SHARE Honeywell’s weak second quarter prompts plans to cut 6,000 jobs

NEWARK, N.J. (AP) — Honeywell Inc. plans to eliminate 6,000 jobs worldwide within the next year to cut costs after a weaker-than-expected second quarter.

The manufacturing giant said Monday it would also merge its polymers and specialty chemicals businesses and close a semiconductor chip packaging plant in California to streamline underperforming units.

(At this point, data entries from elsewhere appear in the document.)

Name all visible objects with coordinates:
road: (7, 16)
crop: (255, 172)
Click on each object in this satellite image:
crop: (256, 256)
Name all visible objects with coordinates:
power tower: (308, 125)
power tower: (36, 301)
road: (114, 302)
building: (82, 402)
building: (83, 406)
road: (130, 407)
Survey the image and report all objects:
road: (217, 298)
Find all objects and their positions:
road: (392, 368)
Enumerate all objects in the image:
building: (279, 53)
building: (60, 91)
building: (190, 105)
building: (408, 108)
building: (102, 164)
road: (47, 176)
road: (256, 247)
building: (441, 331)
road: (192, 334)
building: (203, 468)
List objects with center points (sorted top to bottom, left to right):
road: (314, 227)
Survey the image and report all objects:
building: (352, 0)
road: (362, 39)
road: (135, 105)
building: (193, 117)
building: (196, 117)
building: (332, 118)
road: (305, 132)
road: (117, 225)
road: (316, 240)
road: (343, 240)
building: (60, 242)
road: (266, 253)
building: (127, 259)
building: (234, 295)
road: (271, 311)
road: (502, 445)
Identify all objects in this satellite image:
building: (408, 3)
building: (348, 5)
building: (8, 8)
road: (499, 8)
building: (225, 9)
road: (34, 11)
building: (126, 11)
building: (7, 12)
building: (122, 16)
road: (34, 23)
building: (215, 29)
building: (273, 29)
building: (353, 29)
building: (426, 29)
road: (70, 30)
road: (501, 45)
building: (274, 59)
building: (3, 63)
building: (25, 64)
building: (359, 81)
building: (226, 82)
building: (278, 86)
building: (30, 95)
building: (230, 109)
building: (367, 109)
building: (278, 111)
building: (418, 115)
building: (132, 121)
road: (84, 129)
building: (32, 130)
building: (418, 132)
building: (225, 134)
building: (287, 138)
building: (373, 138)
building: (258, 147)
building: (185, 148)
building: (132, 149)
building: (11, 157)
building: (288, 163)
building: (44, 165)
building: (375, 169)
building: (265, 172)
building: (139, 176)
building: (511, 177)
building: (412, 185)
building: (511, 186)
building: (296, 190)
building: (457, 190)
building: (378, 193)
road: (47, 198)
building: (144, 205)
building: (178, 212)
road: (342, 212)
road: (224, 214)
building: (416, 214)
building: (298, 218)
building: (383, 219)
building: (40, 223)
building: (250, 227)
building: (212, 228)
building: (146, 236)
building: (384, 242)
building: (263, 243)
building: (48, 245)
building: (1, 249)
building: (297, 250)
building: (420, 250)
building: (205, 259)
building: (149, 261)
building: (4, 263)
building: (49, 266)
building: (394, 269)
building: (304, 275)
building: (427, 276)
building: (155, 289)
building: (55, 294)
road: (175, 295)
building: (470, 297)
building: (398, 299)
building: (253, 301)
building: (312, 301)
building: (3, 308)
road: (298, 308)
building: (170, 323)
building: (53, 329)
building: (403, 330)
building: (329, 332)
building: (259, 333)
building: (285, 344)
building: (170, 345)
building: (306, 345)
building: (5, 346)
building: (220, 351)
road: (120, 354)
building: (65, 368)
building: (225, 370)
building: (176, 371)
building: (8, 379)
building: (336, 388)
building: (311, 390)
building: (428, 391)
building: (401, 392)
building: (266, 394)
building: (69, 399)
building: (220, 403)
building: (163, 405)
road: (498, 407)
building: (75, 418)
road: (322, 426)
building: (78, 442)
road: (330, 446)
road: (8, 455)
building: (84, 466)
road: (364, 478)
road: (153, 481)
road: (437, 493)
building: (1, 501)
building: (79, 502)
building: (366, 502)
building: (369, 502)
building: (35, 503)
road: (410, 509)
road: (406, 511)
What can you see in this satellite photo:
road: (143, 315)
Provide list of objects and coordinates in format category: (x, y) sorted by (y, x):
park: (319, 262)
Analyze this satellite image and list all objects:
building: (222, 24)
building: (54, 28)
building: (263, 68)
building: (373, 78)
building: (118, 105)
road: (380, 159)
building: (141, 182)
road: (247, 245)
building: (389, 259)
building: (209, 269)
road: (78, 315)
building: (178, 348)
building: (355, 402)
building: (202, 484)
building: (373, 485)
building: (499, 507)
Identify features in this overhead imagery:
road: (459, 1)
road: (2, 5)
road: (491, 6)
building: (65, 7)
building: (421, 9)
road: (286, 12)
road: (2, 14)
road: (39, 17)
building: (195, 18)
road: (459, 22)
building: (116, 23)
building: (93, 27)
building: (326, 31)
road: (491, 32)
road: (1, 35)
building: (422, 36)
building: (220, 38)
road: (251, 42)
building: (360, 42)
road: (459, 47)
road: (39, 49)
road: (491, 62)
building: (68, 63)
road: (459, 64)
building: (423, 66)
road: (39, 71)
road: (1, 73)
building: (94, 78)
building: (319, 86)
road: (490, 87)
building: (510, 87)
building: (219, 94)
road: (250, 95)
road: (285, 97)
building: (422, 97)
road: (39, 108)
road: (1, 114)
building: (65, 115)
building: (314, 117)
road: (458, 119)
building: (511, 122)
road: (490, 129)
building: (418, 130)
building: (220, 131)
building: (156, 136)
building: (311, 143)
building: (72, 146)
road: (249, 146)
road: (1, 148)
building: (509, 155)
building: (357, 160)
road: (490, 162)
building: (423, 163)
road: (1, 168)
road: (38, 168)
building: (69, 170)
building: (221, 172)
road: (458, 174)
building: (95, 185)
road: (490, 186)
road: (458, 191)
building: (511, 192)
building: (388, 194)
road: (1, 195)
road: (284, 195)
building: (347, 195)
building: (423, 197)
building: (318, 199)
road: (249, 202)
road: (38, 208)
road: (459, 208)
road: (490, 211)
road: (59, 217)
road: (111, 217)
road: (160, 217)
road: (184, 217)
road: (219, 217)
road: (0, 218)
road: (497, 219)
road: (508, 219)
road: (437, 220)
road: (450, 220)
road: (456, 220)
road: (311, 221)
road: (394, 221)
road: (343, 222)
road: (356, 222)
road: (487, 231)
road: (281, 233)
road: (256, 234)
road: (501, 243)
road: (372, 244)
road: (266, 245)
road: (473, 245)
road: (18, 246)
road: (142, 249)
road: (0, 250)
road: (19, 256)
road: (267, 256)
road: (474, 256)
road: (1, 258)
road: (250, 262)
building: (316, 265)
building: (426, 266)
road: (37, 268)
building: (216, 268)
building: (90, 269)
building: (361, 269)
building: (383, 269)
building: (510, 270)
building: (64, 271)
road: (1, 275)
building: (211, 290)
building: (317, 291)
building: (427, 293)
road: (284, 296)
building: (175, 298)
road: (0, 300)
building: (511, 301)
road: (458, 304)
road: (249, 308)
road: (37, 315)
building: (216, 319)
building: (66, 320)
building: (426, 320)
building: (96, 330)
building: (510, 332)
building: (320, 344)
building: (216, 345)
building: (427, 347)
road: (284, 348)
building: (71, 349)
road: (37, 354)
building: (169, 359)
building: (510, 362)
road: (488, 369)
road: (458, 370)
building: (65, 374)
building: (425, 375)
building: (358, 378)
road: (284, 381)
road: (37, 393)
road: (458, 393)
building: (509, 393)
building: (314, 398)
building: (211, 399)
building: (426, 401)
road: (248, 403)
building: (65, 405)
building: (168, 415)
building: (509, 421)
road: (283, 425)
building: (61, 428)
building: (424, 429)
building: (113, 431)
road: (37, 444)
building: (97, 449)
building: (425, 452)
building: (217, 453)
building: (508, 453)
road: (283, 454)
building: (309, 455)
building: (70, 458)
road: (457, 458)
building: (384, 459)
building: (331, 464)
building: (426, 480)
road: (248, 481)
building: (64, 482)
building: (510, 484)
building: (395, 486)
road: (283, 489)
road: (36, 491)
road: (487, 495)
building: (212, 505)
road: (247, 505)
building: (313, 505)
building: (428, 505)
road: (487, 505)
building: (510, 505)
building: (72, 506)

Honeywell last month predicted that earnings for the quarter would not be as high as expected because of parts shortages in its aerospace unit, higher raw material prices and higher interest rates.

The company formed by the merger of Honeywell and AlliedSignal in December said Monday it expects to earn 75 cents a share when it announces its second-quarter earnings on July 18. Last month, it predicted earnings would be 73 cents to 77 cents a share, lower than analysts' expectations of 78 cents a share.

Honeywell spokesman Tom Crane said the job cuts would come from a hiring freeze, attrition and retirements, and would be worldwide. The company has 120,000 employees, including about 2,500 at its Morris Township headquarters and at an aerospace plant in Teterboro.

"All open jobs now are not being filled," Crane said.

Honeywell stock was unchanged at $35 in heavy trading on the New York Stock Exchange.

The company said it expected second-quarter sales growth of about 6 percent to $6.3 billion, driven by aerospace and turbocharger projects. It said revenue would suffer from lower sales in its industrial automation and control, truck brakes and aerospace electronics divisions because of parts shortages.

For the year, it said it expects earnings per share to grow between $3 and $3.05 in the quarter on sales growth of 8 percent to 10 percent. Analysts surveyed by First Call/Thomson Financial had predicted growth of $3.11 per share.

CEO Michael Bonsignore blamed the profitability problems on high raw material prices, noting that oil prices have tripled, and unfavorable exchange rates between the euro and the dollar.

He said Honeywell will focus its investments on core businesses such as aerospace, home and building control, turbogenerator, turbocharger and electronic materials businesses.

"Management realizes that its credibility is dependent on strong, consistent performance every quarter, and we are committed to taking the steps — both short and long-term — to deliver the full value of Honeywell's impressive global franchises," Bonsignore said.

The polymers and specialty chemicals merger will create a unit with $3.3 billion in annual sales, about 10,000 employees and more than 50 facilities around the world. The company blamed low profit margins in those areas on high materials costs.

Bonsignore said the company still expects to save $250 million from the AlliedSignal merger.

Honeywell sells aerospace products, home and industry technology, power-generation systems, automotive products, specialty chemicals, fibers and plastics.